* Text block:
======
Medical expenses: A major cause of bankruptcy in the U.S.

On Behalf of | Apr 20, 2020 | Bankruptcy

Although the Affordable Care Act was designed to help minimize medical costs and ensure all Americans have access to affordable insurance options, millions of Americans suffer from medical debt. Whether they have recently been diagnosed with a chronic medical condition or an unexpected accident puts them in the emergency room, medical debt can accumulate fast. 

When people in Michigan are stuck with overwhelming debt, it may seem impossible to get out from underneath the pile. Bankruptcy is an option for some, as they are able to wipe away medical expenses and start anew with a fresh financial slate. 

The facts 

A study conducted by the American Public Journal of Health found that more than 53,000 families file for bankruptcy every year due to devastating medical debt. Over a three-year period, court records showed that 66.5% of bankruptcy cases involved medical debt. Furthermore, 58.5% of cases were specifically due to medical expenses. 

From medical expenses to bankruptcy 

There are several ways that chronic medical conditions, injuries and sudden illnesses can lead to uncontrollable medical debt and possible bankruptcy. Not only are the immediate medical expenses stemming from the injury or condition a problem, but the indirect factors can also play a role. These include the following: 

  • Inability to work due to condition leads to decreased income 
  • Insurance policy may deem the condition or injury a ‘preexisting condition’ 
  • High deductible plans lead to little or no help from insurance company 
  • Interest on medical expenses can increase debt 

When patients struggle to make minimum payments, their case may be sent to collections, which can expound the debt further.
======
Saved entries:

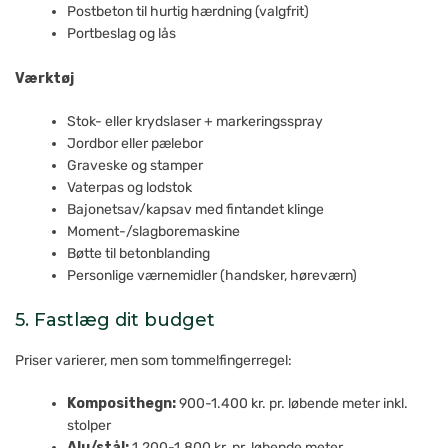
Postbeton til hurtig hærdning (valgfrit)
Portbeslag og lås
Værktøj
Stok- eller krydslaser + markeringsspray
Jordbor eller pælebor
Graveske og stamper
Vaterpas og lodstok
Bajonetsav/kapsav med fintandet klinge
Moment-/slagboremaskine
Bøtte til betonblanding
Personlige værnemidler (handsker, høreværn)
5. Fastlæg dit budget
Priser varierer, men som tommelfingerregel:
Komposithegn:
900-1.400 kr. pr. løbende meter inkl.
stolper
Alu/stål:
1.200-1.800 kr. pr. løbende meter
======
* Work task: Rewrite the passage of the medical-debt article from "Although the Affordable" up to and including "fresh financial slate.", substituting "Ohio" for "Michigan".

* Written reply:
Although the Affordable Care Act was designed to help minimize medical costs and ensure all Americans have access to affordable insurance options, millions of Americans suffer from medical debt. Whether they have recently been diagnosed with a chronic medical condition or an unexpected accident puts them in the emergency room, medical debt can accumulate fast. 

When people in Ohio are stuck with overwhelming debt, it may seem impossible to get out from underneath the pile. Bankruptcy is an option for some, as they are able to wipe away medical expenses and start anew with a fresh financial slate.